A clinical area pooling painful situations in which tolerance and hyperalgesia are associated (Mercadante and Portenoy, 2001) is emerging in cancer pain therapy. In this area Bruera (1995) defined the clinical issues of two opposite painful situations: nociceptive pain (opioid responsive) and neuropathic pain (opioids poorly responsive). Only in the last years, experimental in vivo models, have been applied to study the molecular mechanisms of cancer pain.
Schwei et al. (1999), implanted osteolytic sarcoma cells into the marrow space of mouse femur.
After twenty-two days the palpation on the cancerous femur produced typical pain behaviours (movement evoked and hyperalgesia), before any significant bone destruction is evident, related to early central sensitization (Luger et al. 2001).
Luger et al. (2002), on the same model, tested the efficacy of morphine on pain and hyperalgesia. The dosages of morphine to control bone cancer pain were ten fold superior to those requested to control the same pain intensity in the inflammatory model. Thus suggests a foundamental difference in the mechanisms of these two kinds of pain.

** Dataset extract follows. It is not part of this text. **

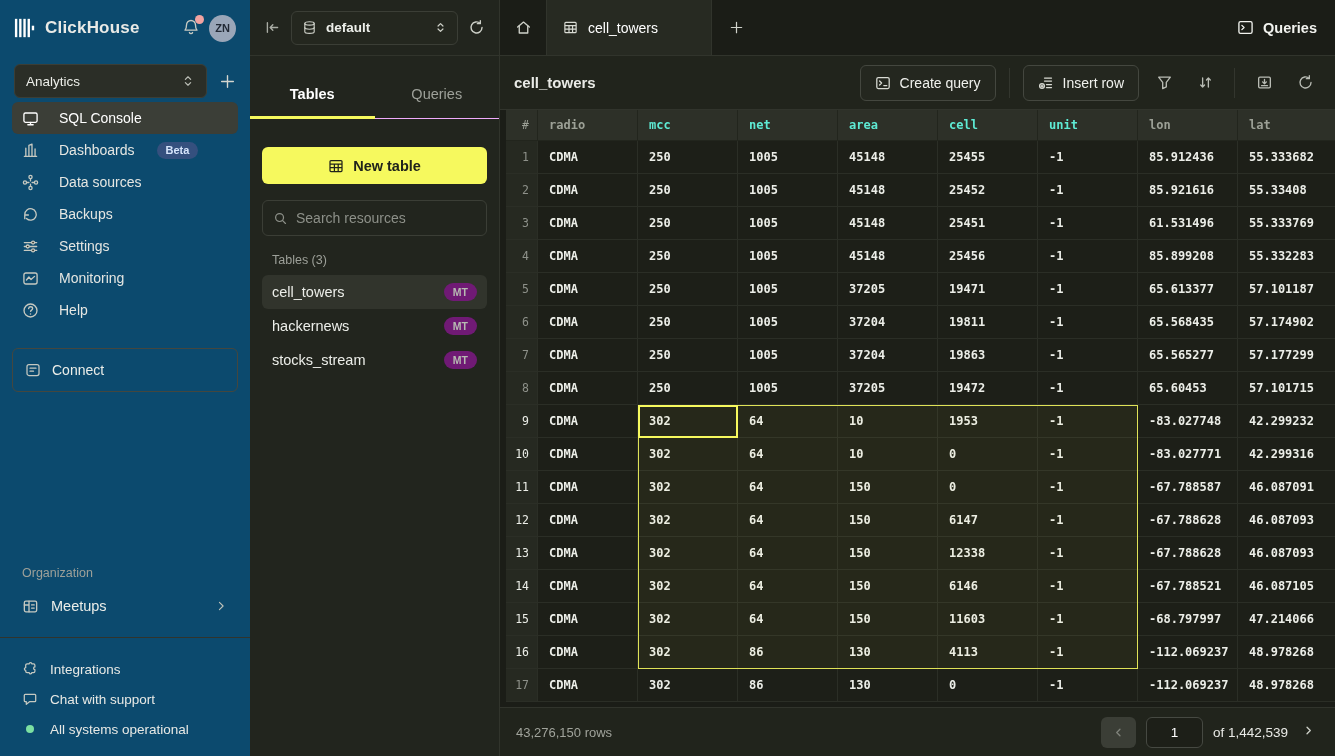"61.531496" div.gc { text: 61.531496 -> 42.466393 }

Based on the expression of functional opioid receptors by the tumor cells (Zagon et al., 1987; Maneckjee et al., 1990) we hypothesised that the tumor cells, binding opioids, may cause a peculiar kind of opioid tolerance (Arcuri, 1998).
Recently we have been demonstrate:
1)The selective morphine uptake by tumours growing in nude mice (Arcuri et al., 2002).
2)The generation of NO by tumor cells in response to morphine binding to I opioid receptors (Fimiani et al., 1999).
Because of the NO role in the mechanisms of tolerance and hyperalgesia (Kolesnikov et al., 1993) it is conceivable that the NO levels released in the tumor microenvironment are a key factor determining the declining (tolerance) or paradoxical (hyperalgesia) opioid responsiveness during the development of cancer pain.
Recent and yet unpublished results seem to confirm this hypothesis.